Collected data:

——————————

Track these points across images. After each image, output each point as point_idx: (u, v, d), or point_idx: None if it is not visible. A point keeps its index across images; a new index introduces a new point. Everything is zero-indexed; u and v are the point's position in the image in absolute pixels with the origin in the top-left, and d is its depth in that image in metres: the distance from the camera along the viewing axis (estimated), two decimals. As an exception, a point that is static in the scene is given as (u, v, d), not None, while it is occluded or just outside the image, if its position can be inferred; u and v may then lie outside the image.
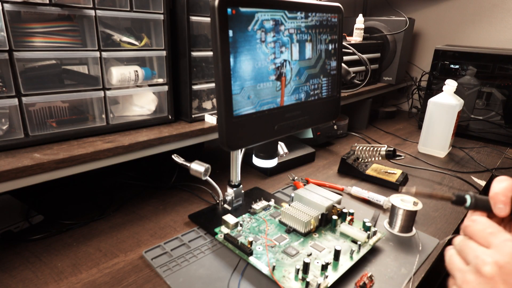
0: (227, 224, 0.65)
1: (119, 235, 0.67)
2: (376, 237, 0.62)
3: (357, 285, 0.54)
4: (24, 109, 0.60)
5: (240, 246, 0.59)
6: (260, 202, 0.73)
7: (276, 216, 0.70)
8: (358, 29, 1.30)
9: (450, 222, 0.74)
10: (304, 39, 0.59)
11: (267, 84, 0.55)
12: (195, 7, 0.73)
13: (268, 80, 0.55)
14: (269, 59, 0.54)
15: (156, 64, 0.77)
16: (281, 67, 0.56)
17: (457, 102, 1.05)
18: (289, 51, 0.57)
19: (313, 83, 0.63)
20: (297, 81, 0.60)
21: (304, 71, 0.61)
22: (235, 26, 0.48)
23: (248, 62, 0.51)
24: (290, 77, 0.58)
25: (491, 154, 1.15)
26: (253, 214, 0.70)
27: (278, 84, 0.57)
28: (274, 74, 0.55)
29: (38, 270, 0.57)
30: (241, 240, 0.61)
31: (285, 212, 0.66)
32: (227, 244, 0.61)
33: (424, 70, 1.60)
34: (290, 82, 0.59)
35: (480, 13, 1.45)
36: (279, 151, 0.71)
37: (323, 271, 0.54)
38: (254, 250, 0.59)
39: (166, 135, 0.72)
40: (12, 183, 0.54)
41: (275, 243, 0.61)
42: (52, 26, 0.61)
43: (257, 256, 0.58)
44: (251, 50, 0.51)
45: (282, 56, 0.56)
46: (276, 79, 0.56)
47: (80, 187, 0.85)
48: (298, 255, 0.58)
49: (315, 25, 0.60)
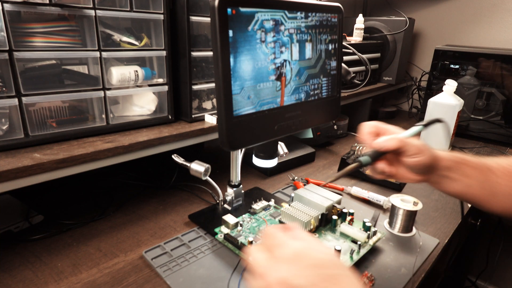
0: (227, 224, 0.65)
1: (119, 235, 0.67)
2: (376, 237, 0.62)
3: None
4: (24, 109, 0.60)
5: (240, 246, 0.59)
6: (260, 202, 0.73)
7: (276, 216, 0.70)
8: (358, 29, 1.30)
9: (450, 222, 0.74)
10: (304, 39, 0.59)
11: (267, 84, 0.55)
12: (195, 7, 0.73)
13: (268, 80, 0.55)
14: (269, 59, 0.54)
15: (156, 64, 0.77)
16: (281, 67, 0.56)
17: (457, 102, 1.05)
18: (289, 51, 0.57)
19: (313, 83, 0.63)
20: (297, 81, 0.60)
21: (304, 71, 0.61)
22: (235, 26, 0.48)
23: (248, 62, 0.51)
24: (290, 77, 0.58)
25: (491, 154, 1.15)
26: (253, 214, 0.70)
27: (278, 84, 0.57)
28: (274, 74, 0.55)
29: (38, 270, 0.57)
30: (241, 240, 0.61)
31: (285, 212, 0.66)
32: (227, 244, 0.61)
33: (424, 70, 1.60)
34: (290, 82, 0.59)
35: (480, 13, 1.45)
36: (279, 151, 0.71)
37: None
38: None
39: (166, 135, 0.72)
40: (12, 183, 0.54)
41: None
42: (52, 26, 0.61)
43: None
44: (251, 50, 0.51)
45: (282, 56, 0.56)
46: (276, 79, 0.56)
47: (80, 187, 0.85)
48: None
49: (315, 25, 0.60)
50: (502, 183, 0.51)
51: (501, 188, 0.51)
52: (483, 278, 1.52)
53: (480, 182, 0.52)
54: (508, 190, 0.51)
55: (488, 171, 0.52)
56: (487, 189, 0.52)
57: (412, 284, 0.56)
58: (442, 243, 0.67)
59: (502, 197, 0.52)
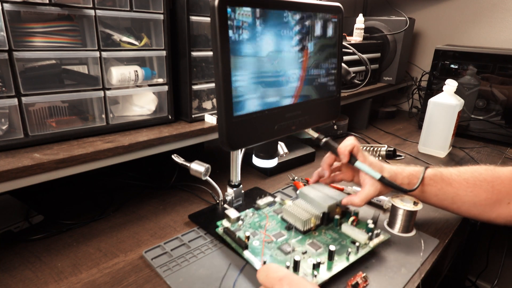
0: (228, 218, 0.65)
1: (119, 235, 0.67)
2: (378, 239, 0.61)
3: (349, 284, 0.54)
4: (24, 109, 0.60)
5: (236, 240, 0.59)
6: (265, 198, 0.73)
7: (279, 212, 0.69)
8: (358, 29, 1.30)
9: (450, 222, 0.74)
10: (304, 39, 0.59)
11: (267, 84, 0.55)
12: (195, 7, 0.73)
13: (268, 79, 0.54)
14: (269, 59, 0.54)
15: (156, 64, 0.77)
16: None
17: (457, 102, 1.05)
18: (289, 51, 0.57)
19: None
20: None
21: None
22: (235, 26, 0.48)
23: (248, 62, 0.50)
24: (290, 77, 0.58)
25: (491, 154, 1.15)
26: (257, 210, 0.71)
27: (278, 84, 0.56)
28: (274, 73, 0.55)
29: (38, 270, 0.57)
30: (239, 234, 0.61)
31: (286, 209, 0.66)
32: (225, 237, 0.61)
33: (424, 70, 1.59)
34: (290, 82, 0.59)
35: (480, 13, 1.45)
36: (279, 151, 0.71)
37: (314, 270, 0.53)
38: (251, 244, 0.59)
39: (166, 135, 0.72)
40: (12, 183, 0.54)
41: (272, 239, 0.61)
42: (52, 26, 0.61)
43: (252, 251, 0.57)
44: (251, 50, 0.50)
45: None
46: (277, 79, 0.56)
47: (80, 187, 0.85)
48: (292, 253, 0.58)
49: (315, 25, 0.60)
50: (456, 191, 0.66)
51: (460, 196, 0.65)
52: (483, 278, 1.52)
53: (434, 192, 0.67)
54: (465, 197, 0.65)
55: (441, 181, 0.67)
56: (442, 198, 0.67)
57: (412, 284, 0.56)
58: (442, 243, 0.67)
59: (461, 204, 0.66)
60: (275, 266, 0.45)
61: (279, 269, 0.45)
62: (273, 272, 0.44)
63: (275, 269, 0.45)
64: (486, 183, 0.64)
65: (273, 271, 0.44)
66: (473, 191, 0.64)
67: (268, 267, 0.45)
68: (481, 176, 0.65)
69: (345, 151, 0.64)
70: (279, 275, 0.43)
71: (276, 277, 0.43)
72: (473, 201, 0.65)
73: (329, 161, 0.70)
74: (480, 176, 0.65)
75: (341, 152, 0.65)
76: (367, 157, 0.66)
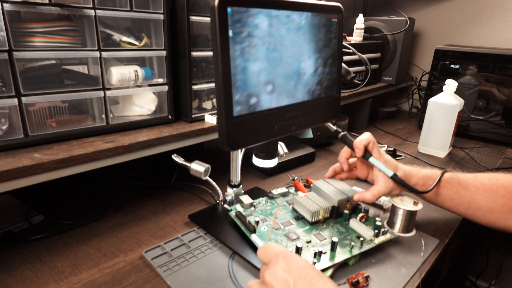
0: (242, 203, 0.68)
1: (119, 235, 0.67)
2: (384, 237, 0.62)
3: (349, 281, 0.54)
4: (24, 109, 0.60)
5: (246, 224, 0.61)
6: (280, 188, 0.76)
7: (291, 203, 0.71)
8: (358, 29, 1.30)
9: (450, 222, 0.74)
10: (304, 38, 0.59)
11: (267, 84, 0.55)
12: (195, 7, 0.73)
13: (268, 79, 0.54)
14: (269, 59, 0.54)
15: (156, 64, 0.77)
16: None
17: (457, 102, 1.05)
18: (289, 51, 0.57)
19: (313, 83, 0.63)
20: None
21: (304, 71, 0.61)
22: (235, 25, 0.48)
23: (247, 62, 0.50)
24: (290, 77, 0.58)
25: (492, 154, 1.15)
26: (271, 199, 0.73)
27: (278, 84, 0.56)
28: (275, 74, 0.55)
29: (38, 270, 0.57)
30: (249, 219, 0.64)
31: (297, 200, 0.67)
32: (236, 220, 0.64)
33: (424, 70, 1.59)
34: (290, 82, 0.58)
35: (480, 13, 1.44)
36: (279, 151, 0.71)
37: (315, 258, 0.55)
38: (259, 229, 0.61)
39: (166, 135, 0.72)
40: (12, 183, 0.54)
41: (280, 226, 0.63)
42: (52, 26, 0.61)
43: (259, 235, 0.60)
44: (251, 49, 0.50)
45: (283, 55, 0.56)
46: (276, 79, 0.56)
47: (80, 187, 0.85)
48: (297, 240, 0.60)
49: (315, 25, 0.60)
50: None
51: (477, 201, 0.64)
52: (483, 278, 1.52)
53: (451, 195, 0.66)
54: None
55: (458, 185, 0.66)
56: (458, 201, 0.66)
57: (412, 284, 0.56)
58: (442, 243, 0.67)
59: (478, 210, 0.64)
60: (273, 244, 0.49)
61: (277, 246, 0.48)
62: (271, 249, 0.47)
63: (273, 246, 0.48)
64: (503, 188, 0.62)
65: (271, 248, 0.47)
66: (490, 196, 0.63)
67: (267, 245, 0.48)
68: (498, 181, 0.63)
69: (360, 145, 0.65)
70: (276, 250, 0.46)
71: (273, 252, 0.46)
72: (490, 207, 0.63)
73: (346, 155, 0.71)
74: (497, 181, 0.63)
75: (356, 146, 0.65)
76: (382, 154, 0.66)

——————————

> [ACTIVITY]
Reproduce the records above exactly, but only from the line with "56: (487, 189, 0.52)" up to and including the line with "73: (329, 161, 0.70)". Leave the pictures out.

> [REPLY]
56: (487, 189, 0.52)
57: (412, 284, 0.56)
58: (442, 243, 0.67)
59: (502, 197, 0.52)
0: (228, 218, 0.65)
1: (119, 235, 0.67)
2: (378, 239, 0.61)
3: (349, 284, 0.54)
4: (24, 109, 0.60)
5: (236, 240, 0.59)
6: (265, 198, 0.73)
7: (279, 212, 0.69)
8: (358, 29, 1.30)
9: (450, 222, 0.74)
10: (304, 39, 0.59)
11: (267, 84, 0.55)
12: (195, 7, 0.73)
13: (268, 79, 0.54)
14: (269, 59, 0.54)
15: (156, 64, 0.77)
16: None
17: (457, 102, 1.05)
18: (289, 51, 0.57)
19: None
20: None
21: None
22: (235, 26, 0.48)
23: (248, 62, 0.50)
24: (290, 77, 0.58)
25: (491, 154, 1.15)
26: (257, 210, 0.71)
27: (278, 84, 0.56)
28: (274, 73, 0.55)
29: (38, 270, 0.57)
30: (239, 234, 0.61)
31: (286, 209, 0.66)
32: (225, 237, 0.61)
33: (424, 70, 1.59)
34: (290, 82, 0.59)
35: (480, 13, 1.45)
36: (279, 151, 0.71)
37: (314, 270, 0.53)
38: (251, 244, 0.59)
39: (166, 135, 0.72)
40: (12, 183, 0.54)
41: (272, 239, 0.61)
42: (52, 26, 0.61)
43: (252, 251, 0.57)
44: (251, 50, 0.50)
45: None
46: (277, 79, 0.56)
47: (80, 187, 0.85)
48: (292, 253, 0.58)
49: (315, 25, 0.60)
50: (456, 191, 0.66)
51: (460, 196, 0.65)
52: (483, 278, 1.52)
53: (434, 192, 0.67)
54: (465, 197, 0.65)
55: (441, 181, 0.67)
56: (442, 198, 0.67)
57: (412, 284, 0.56)
58: (442, 243, 0.67)
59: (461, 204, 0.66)
60: (275, 266, 0.45)
61: (279, 269, 0.45)
62: (273, 272, 0.44)
63: (275, 269, 0.45)
64: (486, 183, 0.64)
65: (273, 271, 0.44)
66: (473, 191, 0.64)
67: (268, 267, 0.45)
68: (481, 176, 0.65)
69: (345, 151, 0.64)
70: (279, 275, 0.43)
71: (276, 277, 0.43)
72: (473, 201, 0.65)
73: (329, 161, 0.70)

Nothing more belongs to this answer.